“Take the vestments, and clothe Aaron with the tunic, the robe of the ephod” Exodus 29:5
I’m sure many of us struggle with the seemingly endless Torah descriptions of the Tabernacle, and the rigid rules and hierarchy of its associated priesthood. Despite their almost complete irrelevance to the way we now practise Judaism, the weekly sidrah for a good part of the year concerns itself with the priesthood and Tabernacle.
In its early years, the American Reform movement chose to expunge all references to any yearning to rebuild the Temple, and to rid itself of any remnants of the hereditary leadership of the Kohanim and the Levites.They distanced themselves from “all such Mosaic and rabbinical laws as regulate diet, priestly purity and dress”.
It didn’t really stick. Over the last 100 years, even the most “modern” Reform Jews have re-evaluated their connection to tradition, returning to rituals, even if sometimes reinterpreted with modern eyes. But in support of the egalitarian sensibilities of the early reformers, I am not thrilled by the modern tendency for congregants to turn themselves into passive “observers” of services. They turn the rabbi into a type of priest, perhaps the only learned person in the community, who leads the entire service. Is the priestly model of leadership really something we want to perpetuate?

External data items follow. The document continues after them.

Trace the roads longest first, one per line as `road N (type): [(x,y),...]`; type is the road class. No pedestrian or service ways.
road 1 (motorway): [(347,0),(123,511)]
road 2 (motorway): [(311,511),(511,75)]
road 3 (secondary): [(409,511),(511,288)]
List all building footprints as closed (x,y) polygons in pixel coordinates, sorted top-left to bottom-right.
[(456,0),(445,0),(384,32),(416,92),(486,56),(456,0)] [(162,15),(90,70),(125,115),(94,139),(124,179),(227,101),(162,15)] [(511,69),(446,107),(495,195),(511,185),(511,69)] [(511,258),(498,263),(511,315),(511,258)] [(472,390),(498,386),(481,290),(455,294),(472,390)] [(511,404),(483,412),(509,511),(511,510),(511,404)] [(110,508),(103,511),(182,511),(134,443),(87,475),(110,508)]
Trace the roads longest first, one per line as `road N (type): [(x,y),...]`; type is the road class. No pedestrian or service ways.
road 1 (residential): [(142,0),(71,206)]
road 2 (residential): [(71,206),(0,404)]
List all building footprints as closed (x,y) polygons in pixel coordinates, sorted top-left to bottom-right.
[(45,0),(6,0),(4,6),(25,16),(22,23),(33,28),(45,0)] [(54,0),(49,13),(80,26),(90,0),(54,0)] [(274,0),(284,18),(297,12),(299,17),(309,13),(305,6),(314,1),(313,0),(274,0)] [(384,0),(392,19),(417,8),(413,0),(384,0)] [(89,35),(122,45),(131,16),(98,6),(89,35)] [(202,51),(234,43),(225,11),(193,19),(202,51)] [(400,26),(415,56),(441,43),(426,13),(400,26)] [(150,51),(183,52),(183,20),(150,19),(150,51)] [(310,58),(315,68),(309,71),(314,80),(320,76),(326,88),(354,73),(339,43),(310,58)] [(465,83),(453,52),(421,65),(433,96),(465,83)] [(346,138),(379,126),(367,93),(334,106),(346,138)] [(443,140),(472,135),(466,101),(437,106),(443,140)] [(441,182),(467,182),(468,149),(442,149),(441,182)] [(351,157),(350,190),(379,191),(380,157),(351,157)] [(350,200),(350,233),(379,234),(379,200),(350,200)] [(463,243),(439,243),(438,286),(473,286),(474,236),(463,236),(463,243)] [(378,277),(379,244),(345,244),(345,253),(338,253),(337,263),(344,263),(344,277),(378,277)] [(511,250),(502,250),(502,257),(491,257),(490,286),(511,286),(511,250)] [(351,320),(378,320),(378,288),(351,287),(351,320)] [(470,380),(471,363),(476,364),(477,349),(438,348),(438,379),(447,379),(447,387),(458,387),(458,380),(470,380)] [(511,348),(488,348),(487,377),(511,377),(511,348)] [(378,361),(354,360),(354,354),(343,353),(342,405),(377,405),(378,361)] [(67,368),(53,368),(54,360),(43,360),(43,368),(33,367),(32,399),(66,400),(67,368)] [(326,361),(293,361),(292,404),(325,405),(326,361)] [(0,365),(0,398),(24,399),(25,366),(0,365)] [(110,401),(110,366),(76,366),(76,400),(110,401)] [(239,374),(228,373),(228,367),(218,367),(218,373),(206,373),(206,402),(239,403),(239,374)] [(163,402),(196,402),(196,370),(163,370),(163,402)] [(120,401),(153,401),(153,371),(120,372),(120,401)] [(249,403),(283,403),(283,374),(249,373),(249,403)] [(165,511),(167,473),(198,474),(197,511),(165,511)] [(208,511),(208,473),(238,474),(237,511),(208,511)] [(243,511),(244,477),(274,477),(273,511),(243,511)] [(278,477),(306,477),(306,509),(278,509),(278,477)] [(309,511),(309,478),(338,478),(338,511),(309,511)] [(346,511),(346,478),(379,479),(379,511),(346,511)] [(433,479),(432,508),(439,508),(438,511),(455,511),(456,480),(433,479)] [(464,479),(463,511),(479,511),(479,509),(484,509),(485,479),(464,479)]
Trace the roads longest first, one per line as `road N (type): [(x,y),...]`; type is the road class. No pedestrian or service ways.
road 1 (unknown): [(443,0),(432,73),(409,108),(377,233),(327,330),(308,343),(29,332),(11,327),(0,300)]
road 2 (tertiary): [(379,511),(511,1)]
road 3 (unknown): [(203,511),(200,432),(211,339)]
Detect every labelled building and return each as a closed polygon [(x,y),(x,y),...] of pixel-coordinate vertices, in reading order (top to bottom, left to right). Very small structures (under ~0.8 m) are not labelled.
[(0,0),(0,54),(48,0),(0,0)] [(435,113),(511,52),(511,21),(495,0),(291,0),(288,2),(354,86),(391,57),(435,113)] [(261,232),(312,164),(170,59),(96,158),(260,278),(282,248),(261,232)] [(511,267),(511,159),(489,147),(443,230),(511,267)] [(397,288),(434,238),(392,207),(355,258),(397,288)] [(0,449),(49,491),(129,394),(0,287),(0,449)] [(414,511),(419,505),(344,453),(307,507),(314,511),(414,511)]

So, how do we resolve that not-quite-weekly struggle? We can benefit by looking at one of the meanings of the special passage read for Shabbat Zachor in this week before Purim. We are told, zachor, not to forget, to blot out the memory of Amalek from under heaven.
Remember to forget/blot out! Surely that is a paradox if ever there was one. That is the Jewish way, to constantly struggle with our tradition, to think about it, examine it. It is not for us to discard everything with which we have to struggle. This burning urgency to remember, and the accompanying questioning, is perhaps the main thing that still defines us as a people.